▶ **Stated problem a**
Retype the listing word for word, starting with its first line and going on through the line with "white circle: moved 3 px left, 12 px down". Leave out the pictures.

▶ **Provided passage**
»»

Manoj Gupta
by Manoj Gupta

Categories

Tags

Initially big data started with collecting huge volume of data and processing it in smaller and regular batches using distributed computing frameworks such as Apache Spark. Changing business requirements needed to produce results within minutes or even in seconds.

This requirement is achieved by running the jobs in smaller interval (micro-batch) as per the result duration. There are various problems that arise with smaller intervals e.g. whether to process all data, which is inefficient, to produce result or does incremental processing and add the new result with the earlier results. How to ensure that records within an interval are available when the job is scheduled? Similarly, what to do if earlier job is still running when scheduling a new job. Stream processing framework solves such problems and provides the facilities for:

  • Taking care of scheduling jobs, handling job failures and restart from the point of failure, similar to batch processing framework.
  • Maintaining intermediate results and combine the results of previous batches to the current batch.
  • Tracking if the previous batch is still running and waits for the completion before starting new batch.
  • Providing facilities for unique streaming problems like late arrival of data records.

Stream processing is the superset of batch processing techniques. Spark extends batch processing APIs (Dataframe APIs) for stream processing.

Spark Structured Streaming

Spark introduced the idea of micro-batch processing. Data is collected for short duration, processing happens as micro-batch and output is produced. This process repeats indefinitely. Spark streaming framework takes care of the following:

  • Automatic looping between micro batches
  • Batch start and end position management
  • Intermediate state management
  • Combining results to the previous batch results
  • Fault tolerance and restart management

Spark streaming was initially supported using DStream APIs, which are based on RDD. Since these are based on RDD**, it does not take advantage of *Spark SQL engine optimization. It also does not support Event Time Semantics. No further enhancement and upgrades are expected for DStream APIs.

««

▶ **Entries**
»»

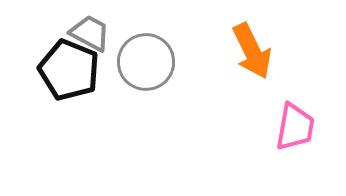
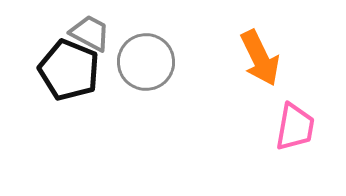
orange arrow: moved 8 px right, 7 px down
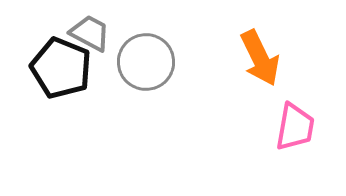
black pentagon: moved 8 px left, 2 px up
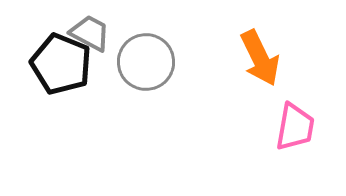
black pentagon: moved 4 px up
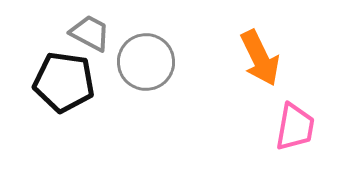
black pentagon: moved 3 px right, 18 px down; rotated 14 degrees counterclockwise
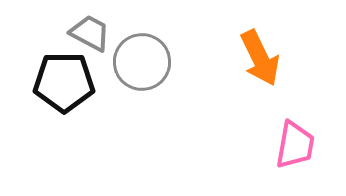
gray circle: moved 4 px left
black pentagon: rotated 8 degrees counterclockwise
pink trapezoid: moved 18 px down
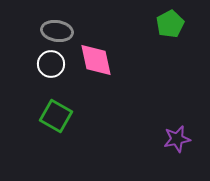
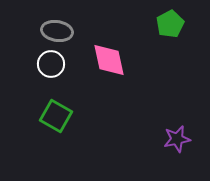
pink diamond: moved 13 px right
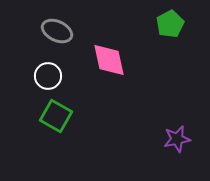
gray ellipse: rotated 16 degrees clockwise
white circle: moved 3 px left, 12 px down
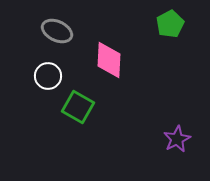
pink diamond: rotated 15 degrees clockwise
green square: moved 22 px right, 9 px up
purple star: rotated 16 degrees counterclockwise
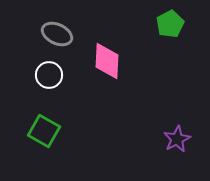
gray ellipse: moved 3 px down
pink diamond: moved 2 px left, 1 px down
white circle: moved 1 px right, 1 px up
green square: moved 34 px left, 24 px down
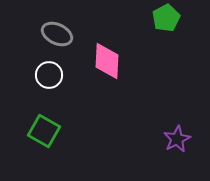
green pentagon: moved 4 px left, 6 px up
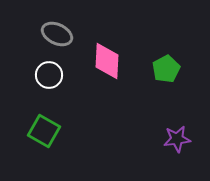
green pentagon: moved 51 px down
purple star: rotated 20 degrees clockwise
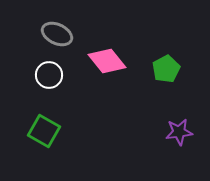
pink diamond: rotated 42 degrees counterclockwise
purple star: moved 2 px right, 7 px up
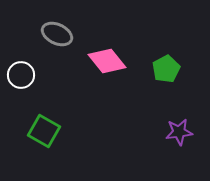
white circle: moved 28 px left
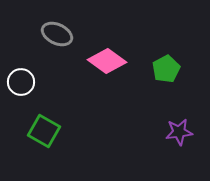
pink diamond: rotated 15 degrees counterclockwise
white circle: moved 7 px down
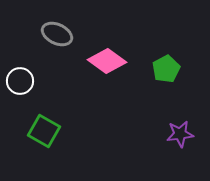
white circle: moved 1 px left, 1 px up
purple star: moved 1 px right, 2 px down
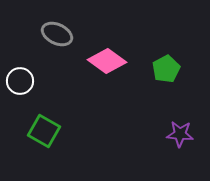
purple star: rotated 12 degrees clockwise
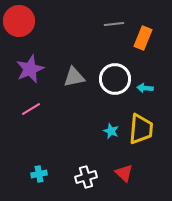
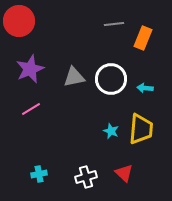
white circle: moved 4 px left
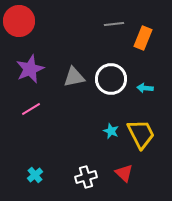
yellow trapezoid: moved 5 px down; rotated 32 degrees counterclockwise
cyan cross: moved 4 px left, 1 px down; rotated 28 degrees counterclockwise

««

▶ **Stated problem b**
Echo the Spark streaming article word for word, starting with "Spark Structured Streaming" and going on through "for DStream APIs.".

▶ **Task response a**
orange arrow: moved 8 px right, 7 px down
black pentagon: moved 8 px left, 2 px up
black pentagon: moved 4 px up
black pentagon: moved 3 px right, 18 px down; rotated 14 degrees counterclockwise
gray circle: moved 4 px left
black pentagon: rotated 8 degrees counterclockwise
pink trapezoid: moved 18 px down
pink diamond: moved 13 px right
gray ellipse: rotated 16 degrees clockwise
white circle: moved 3 px left, 12 px down

▶ **Task response b**
Spark Structured Streaming

Spark introduced the idea of micro-batch processing. Data is collected for short duration, processing happens as micro-batch and output is produced. This process repeats indefinitely. Spark streaming framework takes care of the following:

  • Automatic looping between micro batches
  • Batch start and end position management
  • Intermediate state management
  • Combining results to the previous batch results
  • Fault tolerance and restart management

Spark streaming was initially supported using DStream APIs, which are based on RDD. Since these are based on RDD**, it does not take advantage of *Spark SQL engine optimization. It also does not support Event Time Semantics. No further enhancement and upgrades are expected for DStream APIs.